Pentura Labs offer some very good information into other avenues and tools, can is used to decrypt Btle and Bluetooth. The main article I ' m referring to can is found here.

Tools such as Hcidump, Csrsniff, and the Brute-force bt-uap-search.rb file (which I cannot seem to find anywhere else on t He internet).

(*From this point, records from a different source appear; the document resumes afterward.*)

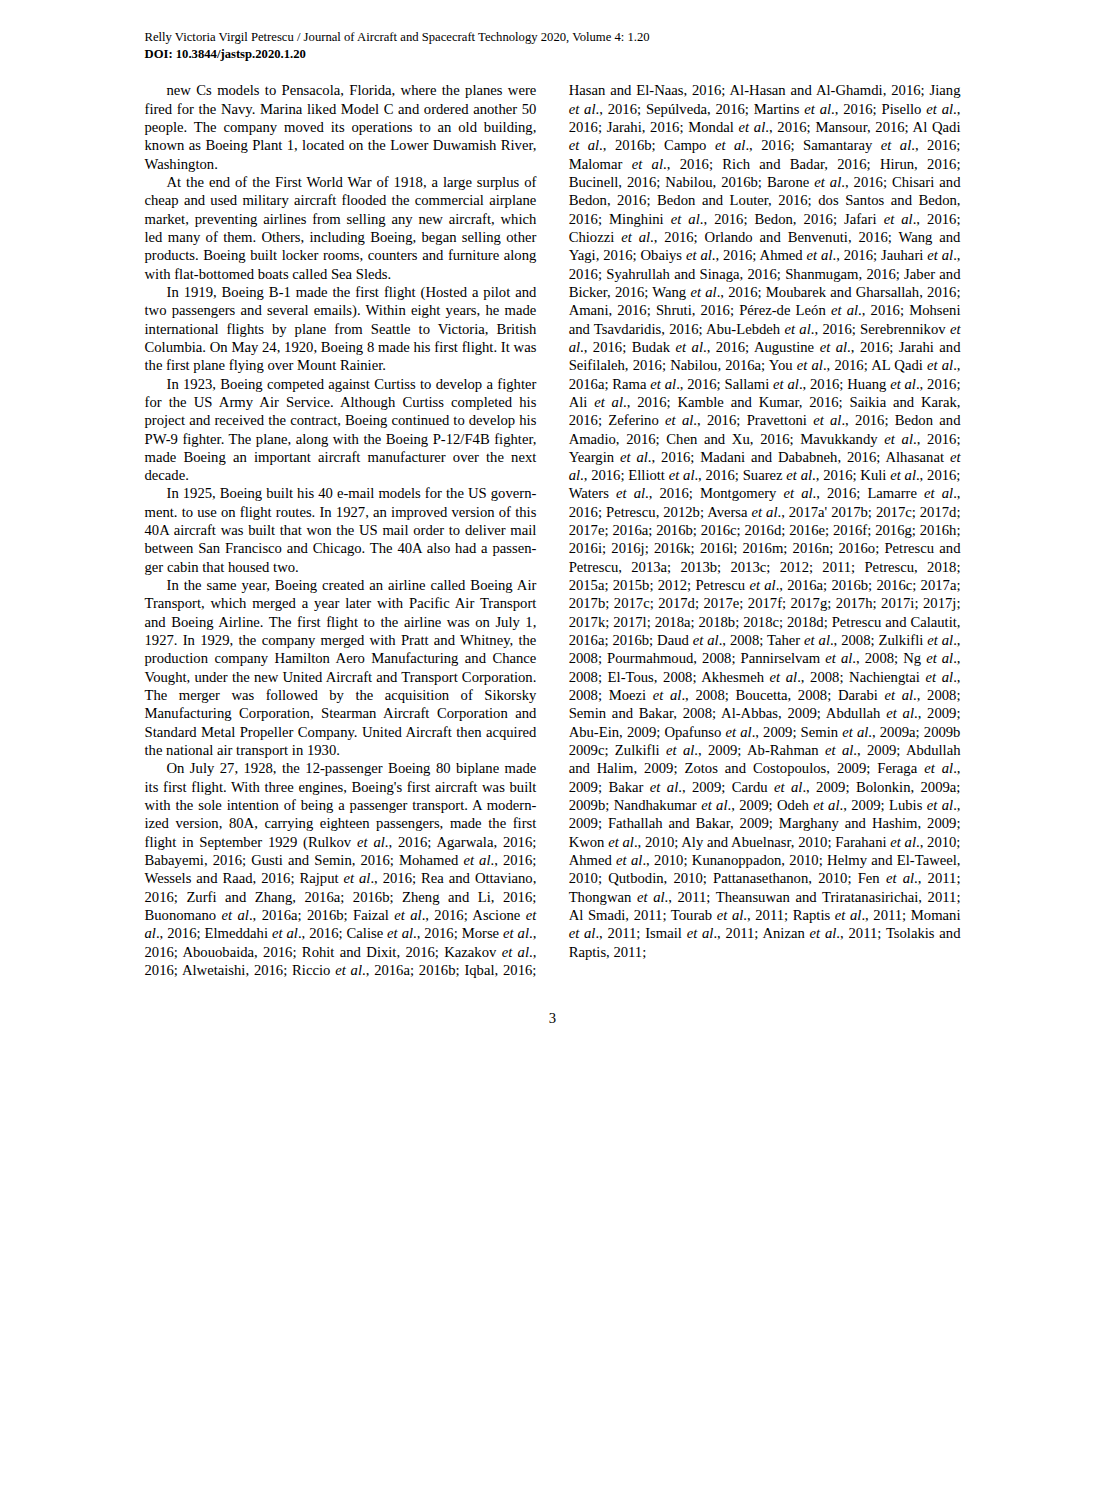Relly Victoria Virgil Petrescu / Journal of Aircraft and Spacecraft Technology 2020, Volume 4: 1.20
DOI: 10.3844/jastsp.2020.1.20
new Cs models to Pensacola, Florida, where the planes were fired for the Navy. Marina liked Model C and ordered another 50 people. The company moved its operations to an old building, known as Boeing Plant 1, located on the Lower Duwamish River, Washington.
At the end of the First World War of 1918, a large surplus of cheap and used military aircraft flooded the commercial airplane market, preventing airlines from selling any new aircraft, which led many of them. Others, including Boeing, began selling other products. Boeing built locker rooms, counters and furniture along with flat-bottomed boats called Sea Sleds.
In 1919, Boeing B-1 made the first flight (Hosted a pilot and two passengers and several emails). Within eight years, he made international flights by plane from Seattle to Victoria, British Columbia. On May 24, 1920, Boeing 8 made his first flight. It was the first plane flying over Mount Rainier.
In 1923, Boeing competed against Curtiss to develop a fighter for the US Army Air Service. Although Curtiss completed his project and received the contract, Boeing continued to develop his PW-9 fighter. The plane, along with the Boeing P-12/F4B fighter, made Boeing an important aircraft manufacturer over the next decade.
In 1925, Boeing built his 40 e-mail models for the US government. to use on flight routes. In 1927, an improved version of this 40A aircraft was built that won the US mail order to deliver mail between San Francisco and Chicago. The 40A also had a passenger cabin that housed two.
In the same year, Boeing created an airline called Boeing Air Transport, which merged a year later with Pacific Air Transport and Boeing Airline. The first flight to the airline was on July 1, 1927. In 1929, the company merged with Pratt and Whitney, the production company Hamilton Aero Manufacturing and Chance Vought, under the new United Aircraft and Transport Corporation. The merger was followed by the acquisition of Sikorsky Manufacturing Corporation, Stearman Aircraft Corporation and Standard Metal Propeller Company. United Aircraft then acquired the national air transport in 1930.
On July 27, 1928, the 12-passenger Boeing 80 biplane made its first flight. With three engines, Boeing's first aircraft was built with the sole intention of being a passenger transport. A modernized version, 80A, carrying eighteen passengers, made the first flight in September 1929 (Rulkov et al., 2016; Agarwala, 2016; Babayemi, 2016; Gusti and Semin, 2016; Mohamed et al., 2016; Wessels and Raad, 2016; Rajput et al., 2016; Rea and Ottaviano, 2016; Zurfi and Zhang, 2016a; 2016b; Zheng and Li, 2016; Buonomano et al., 2016a; 2016b; Faizal et al., 2016; Ascione et al., 2016; Elmeddahi et al., 2016; Calise et al., 2016; Morse et al., 2016; Abouobaida, 2016; Rohit and Dixit, 2016; Kazakov et al., 2016; Alwetaishi, 2016; Riccio et al., 2016a; 2016b; Iqbal, 2016; Hasan and El-Naas, 2016; Al-Hasan and Al-Ghamdi, 2016; Jiang et al., 2016; Sepúlveda, 2016; Martins et al., 2016; Pisello et al., 2016; Jarahi, 2016; Mondal et al., 2016; Mansour, 2016; Al Qadi et al., 2016b; Campo et al., 2016; Samantaray et al., 2016; Malomar et al., 2016; Rich and Badar, 2016; Hirun, 2016; Bucinell, 2016; Nabilou, 2016b; Barone et al., 2016; Chisari and Bedon, 2016; Bedon and Louter, 2016; dos Santos and Bedon, 2016; Minghini et al., 2016; Bedon, 2016; Jafari et al., 2016; Chiozzi et al., 2016; Orlando and Benvenuti, 2016; Wang and Yagi, 2016; Obaiys et al., 2016; Ahmed et al., 2016; Jauhari et al., 2016; Syahrullah and Sinaga, 2016; Shanmugam, 2016; Jaber and Bicker, 2016; Wang et al., 2016; Moubarek and Gharsallah, 2016; Amani, 2016; Shruti, 2016; Pérez-de León et al., 2016; Mohseni and Tsavdaridis, 2016; Abu-Lebdeh et al., 2016; Serebrennikov et al., 2016; Budak et al., 2016; Augustine et al., 2016; Jarahi and Seifilaleh, 2016; Nabilou, 2016a; You et al., 2016; AL Qadi et al., 2016a; Rama et al., 2016; Sallami et al., 2016; Huang et al., 2016; Ali et al., 2016; Kamble and Kumar, 2016; Saikia and Karak, 2016; Zeferino et al., 2016; Pravettoni et al., 2016; Bedon and Amadio, 2016; Chen and Xu, 2016; Mavukkandy et al., 2016; Yeargin et al., 2016; Madani and Dababneh, 2016; Alhasanat et al., 2016; Elliott et al., 2016; Suarez et al., 2016; Kuli et al., 2016; Waters et al., 2016; Montgomery et al., 2016; Lamarre et al., 2016; Petrescu, 2012b; Aversa et al., 2017a' 2017b; 2017c; 2017d; 2017e; 2016a; 2016b; 2016c; 2016d; 2016e; 2016f; 2016g; 2016h; 2016i; 2016j; 2016k; 2016l; 2016m; 2016n; 2016o; Petrescu and Petrescu, 2013a; 2013b; 2013c; 2012; 2011; Petrescu, 2018; 2015a; 2015b; 2012; Petrescu et al., 2016a; 2016b; 2016c; 2017a; 2017b; 2017c; 2017d; 2017e; 2017f; 2017g; 2017h; 2017i; 2017j; 2017k; 2017l; 2018a; 2018b; 2018c; 2018d; Petrescu and Calautit, 2016a; 2016b; Daud et al., 2008; Taher et al., 2008; Zulkifli et al., 2008; Pourmahmoud, 2008; Pannirselvam et al., 2008; Ng et al., 2008; El-Tous, 2008; Akhesmeh et al., 2008; Nachiengtai et al., 2008; Moezi et al., 2008; Boucetta, 2008; Darabi et al., 2008; Semin and Bakar, 2008; Al-Abbas, 2009; Abdullah et al., 2009; Abu-Ein, 2009; Opafunso et al., 2009; Semin et al., 2009a; 2009b 2009c; Zulkifli et al., 2009; Ab-Rahman et al., 2009; Abdullah and Halim, 2009; Zotos and Costopoulos, 2009; Feraga et al., 2009; Bakar et al., 2009; Cardu et al., 2009; Bolonkin, 2009a; 2009b; Nandhakumar et al., 2009; Odeh et al., 2009; Lubis et al., 2009; Fathallah and Bakar, 2009; Marghany and Hashim, 2009; Kwon et al., 2010; Aly and Abuelnasr, 2010; Farahani et al., 2010; Ahmed et al., 2010; Kunanoppadon, 2010; Helmy and El-Taweel, 2010; Qutbodin, 2010; Pattanasethanon, 2010; Fen et al., 2011; Thongwan et al., 2011; Theansuwan and Triratanasirichai, 2011; Al Smadi, 2011; Tourab et al., 2011; Raptis et al., 2011; Momani et al., 2011; Ismail et al., 2011; Anizan et al., 2011; Tsolakis and Raptis, 2011;
3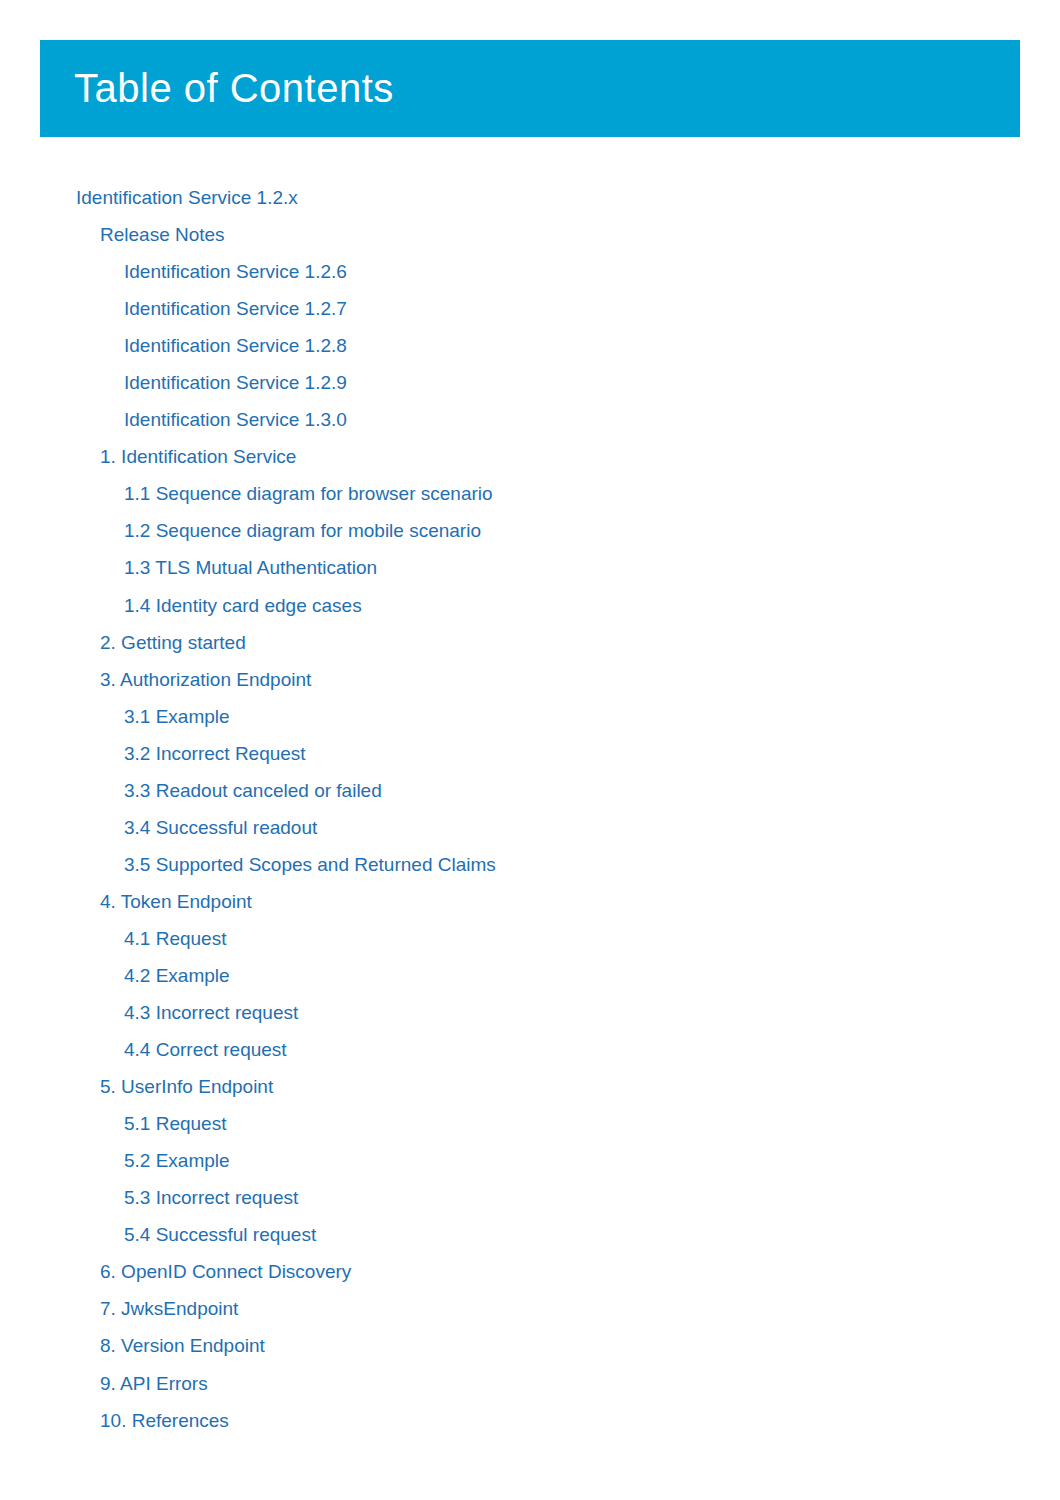Table of Contents
Identification Service 1.2.x
Release Notes
Identification Service 1.2.6
Identification Service 1.2.7
Identification Service 1.2.8
Identification Service 1.2.9
Identification Service 1.3.0
1. Identification Service
1.1 Sequence diagram for browser scenario
1.2 Sequence diagram for mobile scenario
1.3 TLS Mutual Authentication
1.4 Identity card edge cases
2. Getting started
3. Authorization Endpoint
3.1 Example
3.2 Incorrect Request
3.3 Readout canceled or failed
3.4 Successful readout
3.5 Supported Scopes and Returned Claims
4. Token Endpoint
4.1 Request
4.2 Example
4.3 Incorrect request
4.4 Correct request
5. UserInfo Endpoint
5.1 Request
5.2 Example
5.3 Incorrect request
5.4 Successful request
6. OpenID Connect Discovery
7. JwksEndpoint
8. Version Endpoint
9. API Errors
10. References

For Csrsniff The C code can is found on Google code and although you'll need to compile it manually:

GCC Csrsniff.c-o csrsniff-lbluetooth  

Once complete the binary file would be executable. The-h argument provides some information on the tool ' s functionality. Step 3-analysis Wireshark:

Open Wireshark and navigate to [File > Open] and select the PCAPBTBB file, which should is imported and readable much L IKE Network TCPIP captures. References With Bluetooth low energy comes low security sniffing Bluetooth Smart and cracking It ' s Crypto ubertooth project-discove Ring the UAP Pentura labs-bluetooth sniffing Why bother?